_Travail à faire_
- A) Indiquez si chacune des affirmations suivantes est conforme au texte sur l'Ukraine, en répondant par oui ou par non et en citant les mots du texte qui tranchent : (i) le rapport du Comité européen pour la prévention de la torture a été publié en novembre ; (ii) la loi du 18 septembre a été adoptée par le gouvernement ; (iii) les auteurs d'actes de torture étaient régulièrement sanctionnés.
- B) D'après le texte sur l'Ukraine, quel poste de police est désigné comme particulièrement « problématique » ?
- C) Poursuivez le texte sur l'Ukraine en rédigeant un paragraphe qui fait suite à sa dernière phrase.

Ukraine

La torture et les autres formes de mauvais traitements constituaient toujours une pratique courante et les auteurs de tels actes continuaient de jouir de l’impunité. Les carences de l’appareil judiciaire se traduisaient souvent par des détentions provisoires prolongées et par le non-respect des garanties dues aux détenus. Les réfugiés et les demandeurs d’asile étaient en permanence menacés d’arrestation et de renvoi forcé dans des pays où ils risquaient d’être victimes de violations de leurs droits fondamentaux. Les droits des personnes lesbiennes, gays, bisexuelles, transgenres ou intersexuées (LGBTI) étaient souvent contestés.

UKRAINE
Chef de l’État : Viktor Ianoukovitch
Chef du gouvernement : Mykola Azarov

Torture et autres mauvais traitements

De nouveaux cas de torture et d’autres mauvais traitements en garde à vue ont été signalés cette année. Dans un rapport publié en novembre à la suite d’une visite effectuée en Ukraine en 2011, le Comité européen pour la prévention de la torture [Conseil de l’Europe] expliquait avoir été « inondé de plaintes émanant de personnes détenues », qui affirmaient avoir été soumises à des mauvais traitements physiques et psychologiques par des policiers. Le poste de police de Chevtchenko, à Kiev, était cité comme particulièrement « problématique ».
Le 18 septembre, le Parlement a adopté une loi autorisant le Commissariat parlementaire aux droits humains à faire office de mécanisme national de prévention, dans le cadre des obligations de l’Ukraine au titre du Protocole facultatif à la Convention contre la torture.

[Enregistrements extraits]

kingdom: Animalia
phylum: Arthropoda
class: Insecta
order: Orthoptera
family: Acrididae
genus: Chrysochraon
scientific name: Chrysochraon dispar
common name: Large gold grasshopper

...

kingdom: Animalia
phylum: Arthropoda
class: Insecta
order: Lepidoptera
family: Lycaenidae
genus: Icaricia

--

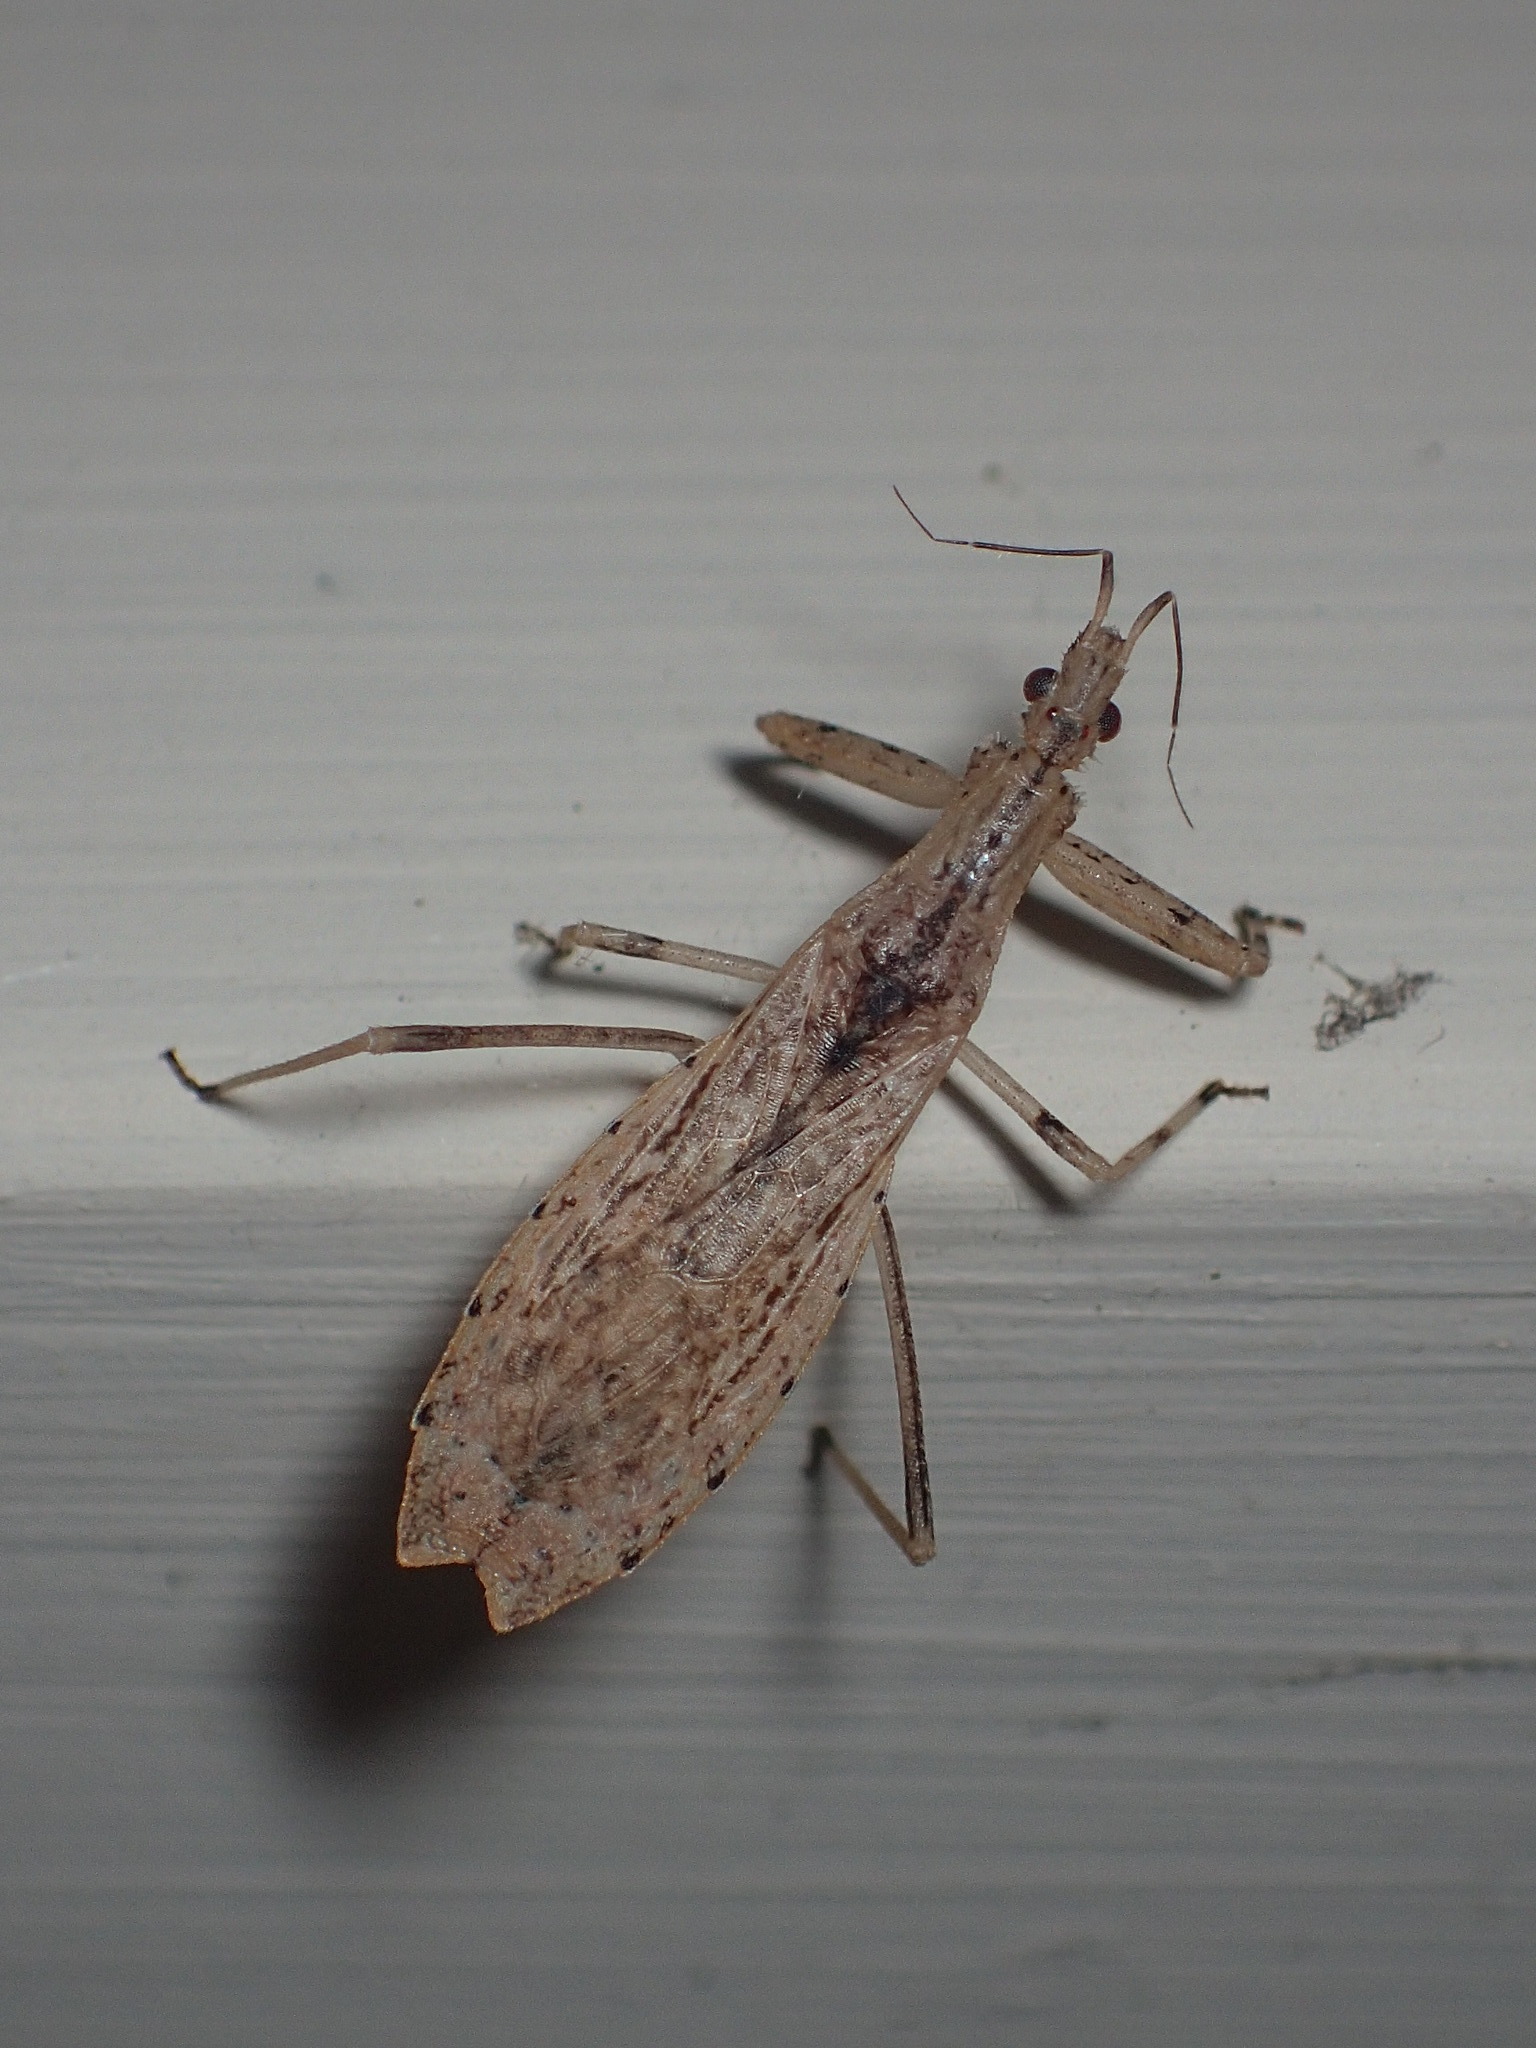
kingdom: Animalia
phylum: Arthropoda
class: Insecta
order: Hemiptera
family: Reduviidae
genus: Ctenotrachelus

_Corrigé de l'exercice_
- A) (i) Oui : « Dans un rapport publié en novembre ». (ii) Non : « le Parlement a adopté une loi ». (iii) Non : « les auteurs de tels actes continuaient de jouir de l’impunité ».

- B) Le poste de police de Chevtchenko, à Kiev.

- C)
 Mikhaïl Belikov, un mineur retraité, a été torturé le 17 juin par des policiers du poste de Petrov, un quartier de Donetsk. Il avait été interpellé par trois fonctionnaires en service parce qu’il buvait de l’alcool dans un parc de la ville. Il aurait été frappé sur les lieux de son interpellation, puis conduit au poste de police de Petrov, où un quatrième policier l’aurait violé avec une matraque, tandis que les trois autres le maintenaient au sol. Un gradé lui aurait dit d’oublier ce qui s’était passé et lui aurait demandé 1 500 hryvnias (144 euros) pour le libérer. Il a accepté de payer la somme et a été remis en liberté sans inculpation. Son état s’est considérablement aggravé dans la soirée. Il a été conduit à l’hôpital, où les médecins ont constaté qu’il souffrait de graves lésions internes, qui nécessitaient la réalisation d’une colostomie temporaire. À la fin de l’année, trois policiers comparaissaient devant la justice pour cinq affaires distinctes de violences et d’extorsion – la première remontant à 2009 – dont les tortures infligées à Mikhaïl Belikov. Deux d’entre eux ont été inculpés d’actes de torture aux termes de l’article 127 du Code pénal.

Impunité

En octobre, dans le cadre de l’Examen périodique universel, le Conseil des droits de l’homme [ONU] a recommandé à l’Ukraine de créer un organisme indépendant chargé d’enquêter sur les affaires de torture et de garantir l’indemnisation des victimes. Les autorités n’avaient pas répondu à la fin de l’année à cette recommandation, pas plus qu’aux 145 autres formulées à l’issue de l’Examen. Les victimes d’actes de torture ou d’autres mauvais traitements avaient toujours beaucoup de mal à faire aboutir leurs plaintes. Les peines prononcées par les tribunaux étaient rarement en rapport avec la gravité des faits reprochés.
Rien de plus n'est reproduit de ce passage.